On Fri, Sep 7, 2012 at 1:09 PM, Galder Zamarreño <galder(a)redhat.com> wrote:
Hey Dan,
Re:
https://issues.jboss.org/browse/ISPN-2205
Sorry we couldn't have a proper chat but we can carry on via email.
Extending to Infinispan Dev.
| > [11:03] <dberindei> this is what I had in mind for the hotrod
update:
https://gist.github.com/3664504
What is "1st owner's index"? Is that the position in the array of servers
in topology above? I guess os, if so, I think
https://gist.github.com/3664504 looks fine.
Yes, it's the position in the array of members.
That's assuming the clients provide the normalized hash for the
key (which
they already do today), they should have all the info to locate in.
Do we still need hash space? I think we can assume this is fixed now to be
all positive integers.
I figured I'd keep the new protocol a superset of 1.1, since the new CH
format is quite generic it could theoretically used for any CH.
| > [11:04] <dberindei> but thinking about it some more, I
think it
might be a good idea to talk about having a CH per cache on the client as
well
Supporting a CH per cache would not require any changes to the protocol,
since all operations are per-cache, it would just need the client to cache
the info accordingly.
I think we might need some logic on the server as well, but you're probably
right that the protocol doesn't need changes.
| > [11:07] <dberindei> something else that came to mind:
we allow the
server to specify a hash function version, but the serialization of the CH
is fixed based only on the client's version
| > [11:08] <dberindei> maybe we could specify in the protocol a
different serialization for each function version?
| > [11:09] <dberindei> that way we could have a single client that can
support any server CH via a very generic client CH like the new DCH
| > [11:10] <dberindei> and at the same time, if the server knows that
the client supports a fancier CH, it can send the other CH instead
The Hash Function is there to define what 'hash function' the client uses.
Whether that's MurmurHash3, MurmurHash2…etc.

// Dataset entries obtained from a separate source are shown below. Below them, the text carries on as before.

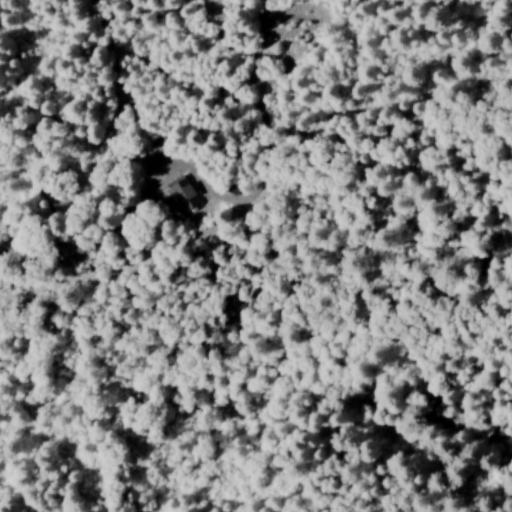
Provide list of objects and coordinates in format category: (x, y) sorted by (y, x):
building: (181, 194)
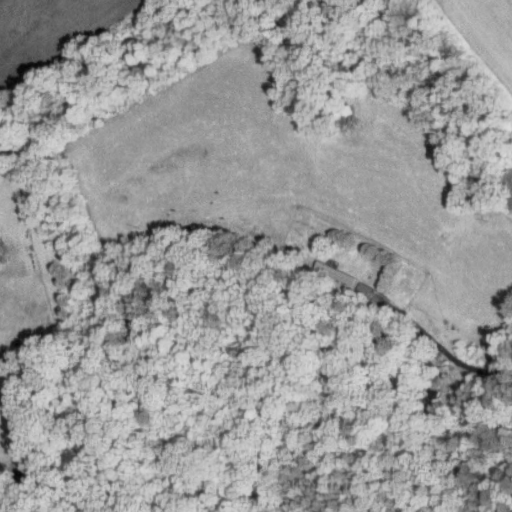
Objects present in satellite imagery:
building: (332, 274)
road: (444, 348)
road: (19, 428)
road: (503, 490)
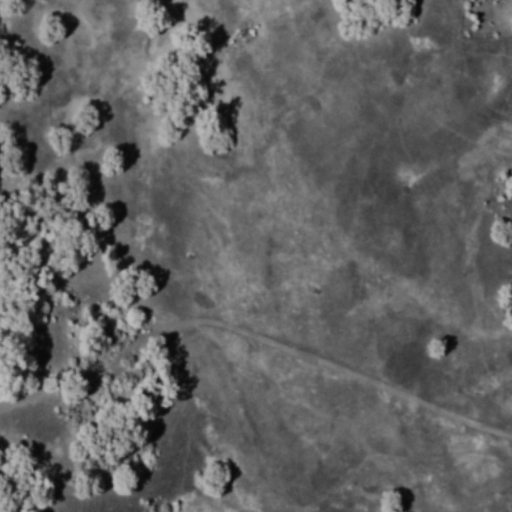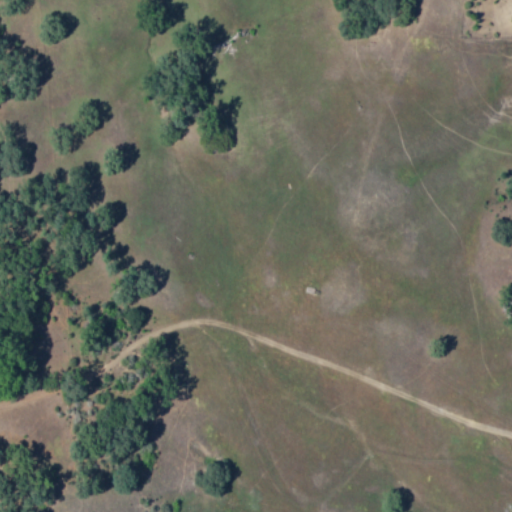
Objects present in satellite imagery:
road: (246, 333)
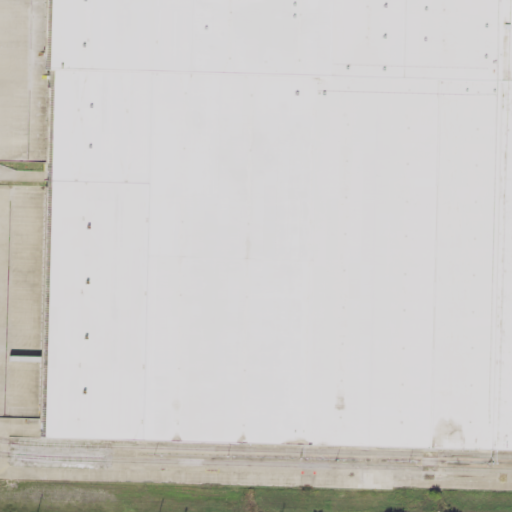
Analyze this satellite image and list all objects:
building: (278, 219)
building: (276, 223)
railway: (255, 450)
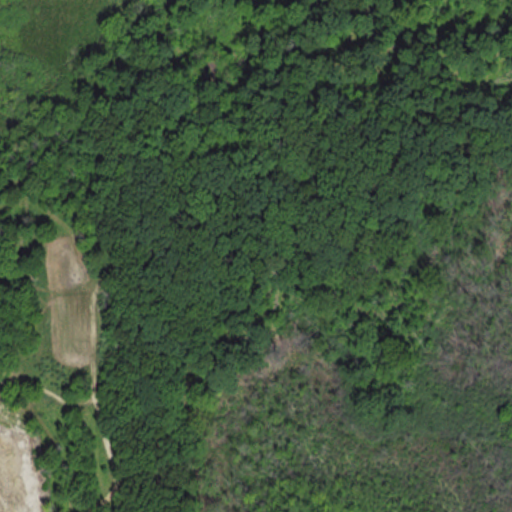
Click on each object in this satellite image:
park: (345, 261)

The serialization, or how we
transmit the rest of hashing information should really be part of the
protocol itself. I don't think we should change this.
I think there's a slight confusion in the protocol/client here, the field
is called 'hash function' but the client actually uses it to choose a
ConsistentHash implementation (either ConsistentHashV1 or
ConsistentHashV2). You're right that the only difference between the two is
the actual hash function though.
I was thinking of using this as a sort of negotiation protocol: the client
says it supports a protocol version, and the server picks one of the
consistent hashes that it knows and is compatible with the client. But
perhaps this would be better implemented as a proper negotiation, with the
client specifying a range of supported protocol versions and the server
replying with a single common version.